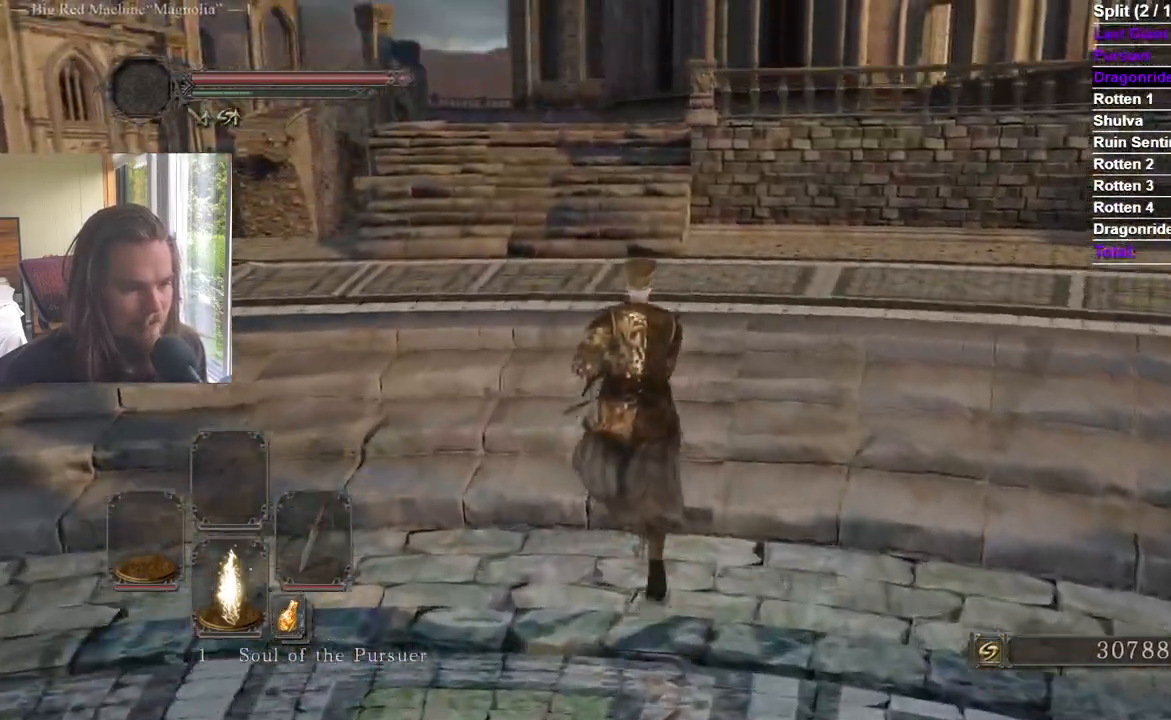
{"buttons": [], "left_stick": "up", "right_stick": "center", "events": []}
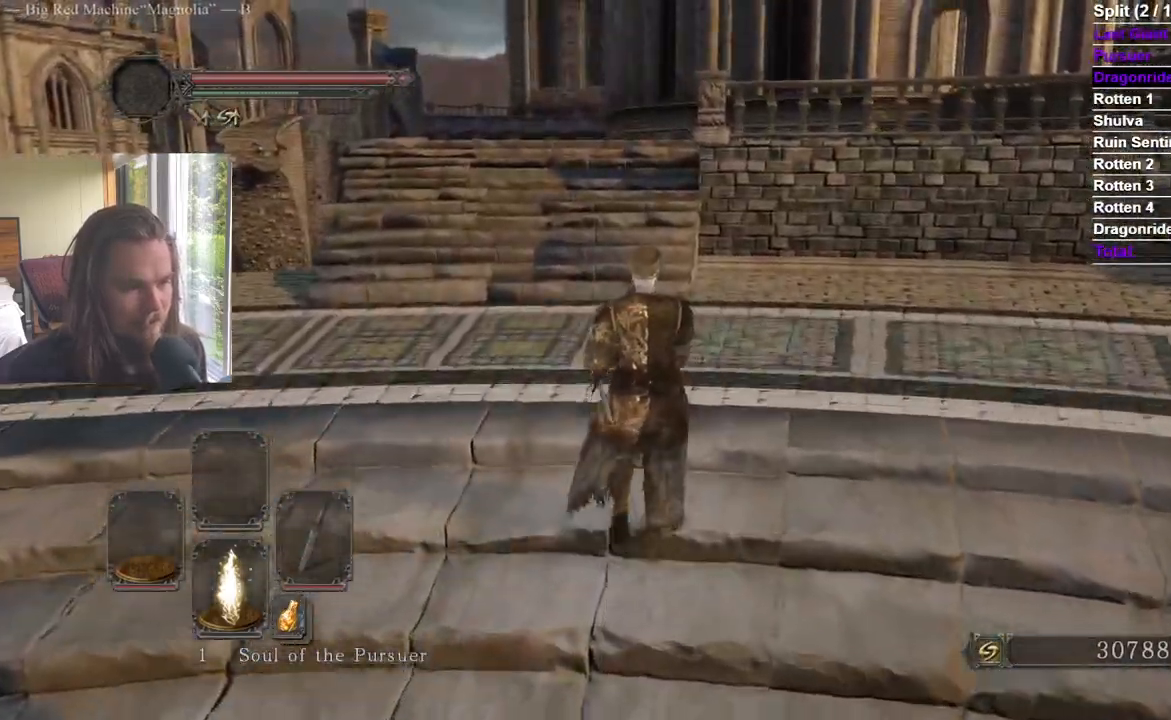
{"buttons": ["B"], "left_stick": "up", "right_stick": "center", "events": [[251, "B", "down"]]}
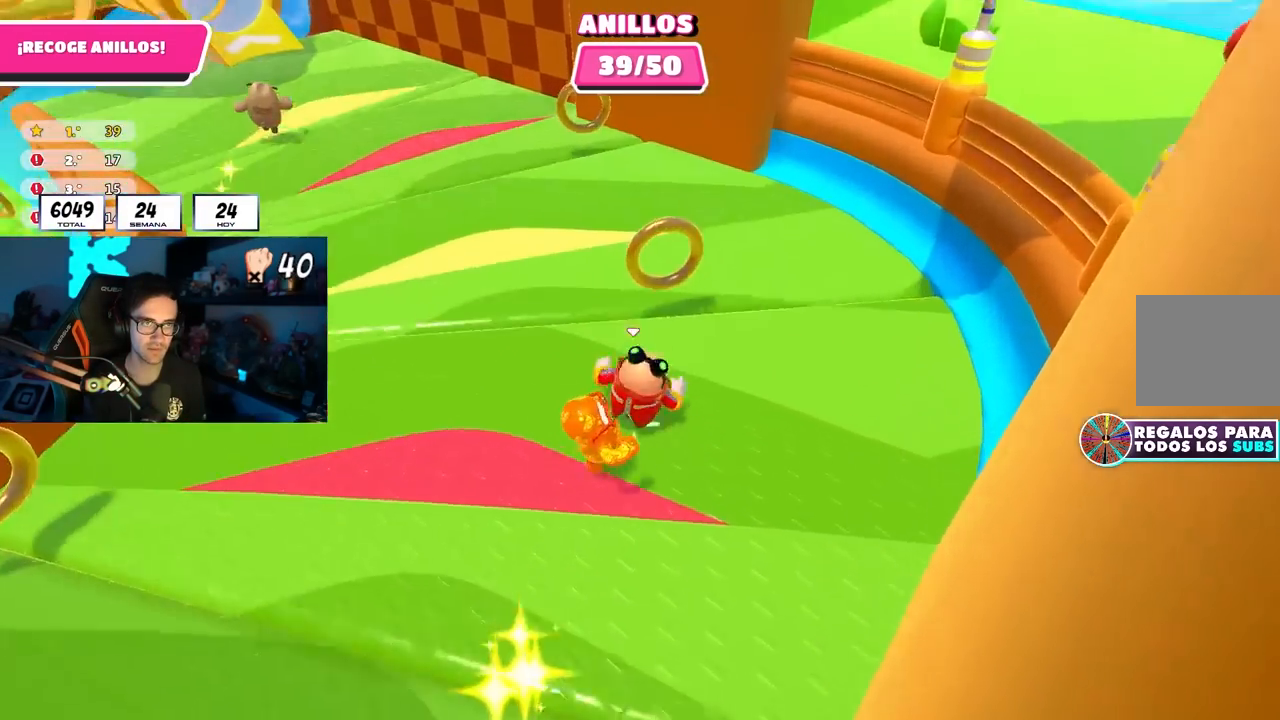
Gameplay with a controller (PlayStation layout); each line is a JSON object with the inputs held at the frame after it. "events" lists button and stick changes between this image and that frame as [ms after this image, input, new state], when the widget could be followed in between.
{"buttons": [], "left_stick": "up", "right_stick": "center", "events": [[267, "right_stick", "center"]]}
------------------------------------
In the material above, please find every line that includes the word "buttons" and copy it.

{"buttons": [], "left_stick": "up", "right_stick": "center", "events": []}
{"buttons": ["B"], "left_stick": "up", "right_stick": "center", "events": [[251, "B", "down"]]}
{"buttons": [], "left_stick": "up", "right_stick": "center", "events": [[267, "right_stick", "center"]]}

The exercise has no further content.